Bill and Melinda Gates structured their most recent annual letter for their charitable foundation in a Q&A format.
One of the questions they answered was "What happens when the two of you disagree?"
Here's part of Melinda's answer: "We agree on basic values."
She wrote about a wedding gift they received that symbolizes this idea: "a sculpture of two birds side by side, staring at the horizon." She said, "I think of it all the time, because fundamentally we're looking in the same direction."
Relationship experts would agree with Melinda's assessment of what makes a marriage work.
Couples psychologist Peter Pearson, who is the cofounder (along with his wife) of the Couples Institute, previously told Business Insider that finding someone who shares the same core values as you is the "holy grail" of relationships.
Values are different from interests, Pearson said. If you, say, love going to concerts and your partner doesn't, you can probably find a friend to go with you instead.
But if you're obsessed with earning more money and power and your partner is OK where they are - a situation that Pearson has seen before - you may run into problems.
Meanwhile, Karl Pillemer, a professor of human development at Cornell University, spoke to a series of older Americans for his book "30 Lessons for Loving" and came to much the same conclusion about the importance of shared values.
One 86-year-old man told Pillemer that it's important to find out from your partner: "What do they care about? How do they think about the world? What matters to them?"

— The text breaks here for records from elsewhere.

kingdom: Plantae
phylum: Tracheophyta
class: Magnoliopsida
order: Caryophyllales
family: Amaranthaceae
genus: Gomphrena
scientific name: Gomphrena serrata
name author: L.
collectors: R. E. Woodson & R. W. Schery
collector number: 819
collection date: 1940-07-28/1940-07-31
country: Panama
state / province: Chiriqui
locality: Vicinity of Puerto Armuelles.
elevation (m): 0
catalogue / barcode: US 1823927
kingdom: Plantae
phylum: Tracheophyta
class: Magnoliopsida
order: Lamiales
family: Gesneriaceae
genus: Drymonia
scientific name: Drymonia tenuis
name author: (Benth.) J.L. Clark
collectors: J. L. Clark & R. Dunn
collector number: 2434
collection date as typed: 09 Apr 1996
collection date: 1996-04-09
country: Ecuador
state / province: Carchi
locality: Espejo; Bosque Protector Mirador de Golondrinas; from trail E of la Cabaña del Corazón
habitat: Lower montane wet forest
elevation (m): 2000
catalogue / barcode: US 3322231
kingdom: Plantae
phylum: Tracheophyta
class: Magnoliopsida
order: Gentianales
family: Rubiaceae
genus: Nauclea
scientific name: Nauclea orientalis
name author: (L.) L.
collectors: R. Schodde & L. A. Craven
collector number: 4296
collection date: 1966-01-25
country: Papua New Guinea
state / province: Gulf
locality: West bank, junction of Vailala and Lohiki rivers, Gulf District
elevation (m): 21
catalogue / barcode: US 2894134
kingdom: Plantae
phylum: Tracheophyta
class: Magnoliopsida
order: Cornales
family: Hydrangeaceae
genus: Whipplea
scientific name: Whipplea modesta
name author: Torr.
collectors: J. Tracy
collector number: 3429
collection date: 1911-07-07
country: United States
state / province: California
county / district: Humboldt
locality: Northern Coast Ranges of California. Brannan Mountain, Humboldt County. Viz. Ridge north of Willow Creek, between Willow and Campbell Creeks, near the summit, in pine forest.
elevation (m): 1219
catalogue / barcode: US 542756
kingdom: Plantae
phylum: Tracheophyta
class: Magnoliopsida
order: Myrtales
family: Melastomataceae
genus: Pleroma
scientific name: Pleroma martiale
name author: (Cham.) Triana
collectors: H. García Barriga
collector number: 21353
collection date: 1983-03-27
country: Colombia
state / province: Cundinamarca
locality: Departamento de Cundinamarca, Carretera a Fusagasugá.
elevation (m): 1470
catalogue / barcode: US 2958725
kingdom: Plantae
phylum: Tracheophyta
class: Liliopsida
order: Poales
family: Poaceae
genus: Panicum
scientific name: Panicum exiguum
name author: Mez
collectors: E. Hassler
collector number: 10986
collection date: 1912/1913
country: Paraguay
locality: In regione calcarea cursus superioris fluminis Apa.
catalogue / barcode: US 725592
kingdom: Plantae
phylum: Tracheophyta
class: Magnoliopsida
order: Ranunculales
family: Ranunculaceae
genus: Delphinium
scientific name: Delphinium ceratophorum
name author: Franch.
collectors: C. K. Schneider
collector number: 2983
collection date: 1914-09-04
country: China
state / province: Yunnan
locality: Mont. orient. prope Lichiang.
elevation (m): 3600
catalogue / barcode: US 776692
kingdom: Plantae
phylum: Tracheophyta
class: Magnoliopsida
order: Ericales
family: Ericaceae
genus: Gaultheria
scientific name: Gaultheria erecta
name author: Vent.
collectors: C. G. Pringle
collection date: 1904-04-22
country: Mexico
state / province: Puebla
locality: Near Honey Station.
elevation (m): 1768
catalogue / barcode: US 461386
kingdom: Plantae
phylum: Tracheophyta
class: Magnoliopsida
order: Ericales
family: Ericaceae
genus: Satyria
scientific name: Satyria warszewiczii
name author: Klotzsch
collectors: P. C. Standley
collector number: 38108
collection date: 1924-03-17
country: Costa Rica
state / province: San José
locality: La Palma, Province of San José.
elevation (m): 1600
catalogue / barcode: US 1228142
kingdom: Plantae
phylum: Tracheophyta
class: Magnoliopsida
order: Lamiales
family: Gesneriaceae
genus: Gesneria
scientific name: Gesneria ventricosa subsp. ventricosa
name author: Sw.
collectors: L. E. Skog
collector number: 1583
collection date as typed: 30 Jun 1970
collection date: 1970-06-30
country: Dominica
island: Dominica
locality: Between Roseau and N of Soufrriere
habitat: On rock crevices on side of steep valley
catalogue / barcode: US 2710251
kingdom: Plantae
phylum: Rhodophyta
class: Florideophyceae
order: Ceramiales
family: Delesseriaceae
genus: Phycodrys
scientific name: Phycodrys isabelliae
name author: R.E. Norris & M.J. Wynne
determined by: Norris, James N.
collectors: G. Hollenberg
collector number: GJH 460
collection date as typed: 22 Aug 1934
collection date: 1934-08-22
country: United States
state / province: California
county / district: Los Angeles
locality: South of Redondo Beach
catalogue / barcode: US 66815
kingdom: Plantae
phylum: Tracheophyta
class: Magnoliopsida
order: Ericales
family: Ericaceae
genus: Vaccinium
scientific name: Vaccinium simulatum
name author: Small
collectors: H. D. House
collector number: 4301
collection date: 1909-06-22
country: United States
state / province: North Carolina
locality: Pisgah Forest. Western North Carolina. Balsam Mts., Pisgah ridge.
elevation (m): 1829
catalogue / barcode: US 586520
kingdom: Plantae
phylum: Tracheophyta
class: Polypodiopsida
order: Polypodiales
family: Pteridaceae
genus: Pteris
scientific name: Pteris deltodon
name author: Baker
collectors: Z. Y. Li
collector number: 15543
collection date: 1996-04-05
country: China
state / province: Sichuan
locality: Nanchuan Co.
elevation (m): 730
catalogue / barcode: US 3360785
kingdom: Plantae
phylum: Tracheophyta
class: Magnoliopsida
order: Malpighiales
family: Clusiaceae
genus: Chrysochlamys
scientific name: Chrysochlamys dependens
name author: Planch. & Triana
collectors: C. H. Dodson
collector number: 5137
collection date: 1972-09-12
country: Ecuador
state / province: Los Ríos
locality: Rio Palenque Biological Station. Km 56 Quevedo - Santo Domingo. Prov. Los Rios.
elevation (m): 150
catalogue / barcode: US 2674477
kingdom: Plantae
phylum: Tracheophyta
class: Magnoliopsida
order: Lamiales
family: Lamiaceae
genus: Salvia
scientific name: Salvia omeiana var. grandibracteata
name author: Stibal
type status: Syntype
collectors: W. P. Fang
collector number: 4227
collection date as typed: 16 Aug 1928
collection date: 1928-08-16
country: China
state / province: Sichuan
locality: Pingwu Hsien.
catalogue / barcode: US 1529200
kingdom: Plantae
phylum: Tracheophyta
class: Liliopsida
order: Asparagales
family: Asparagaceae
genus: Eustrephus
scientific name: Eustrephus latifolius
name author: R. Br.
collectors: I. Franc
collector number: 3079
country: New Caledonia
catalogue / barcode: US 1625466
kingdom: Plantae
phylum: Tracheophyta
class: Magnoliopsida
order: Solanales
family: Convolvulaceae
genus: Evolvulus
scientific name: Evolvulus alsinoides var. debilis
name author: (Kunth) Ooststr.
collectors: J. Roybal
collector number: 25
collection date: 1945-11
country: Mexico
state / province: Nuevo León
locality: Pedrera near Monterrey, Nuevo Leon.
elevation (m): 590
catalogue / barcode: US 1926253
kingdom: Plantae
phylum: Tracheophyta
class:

Pillemer's interviewees recommended having an explicit discussion about core values with your partner before getting married, or deciding to be together long-term. You'll want to cover values around children, money, and religion - and whatever else is important to you.
One 80-year-old man put it in very frank terms: "If you have divergent personalities and ideas of what's right and wrong, and what you want to do and what you don't want to do right at the very beginning, well, it's not going to get better. It's going to go downhill."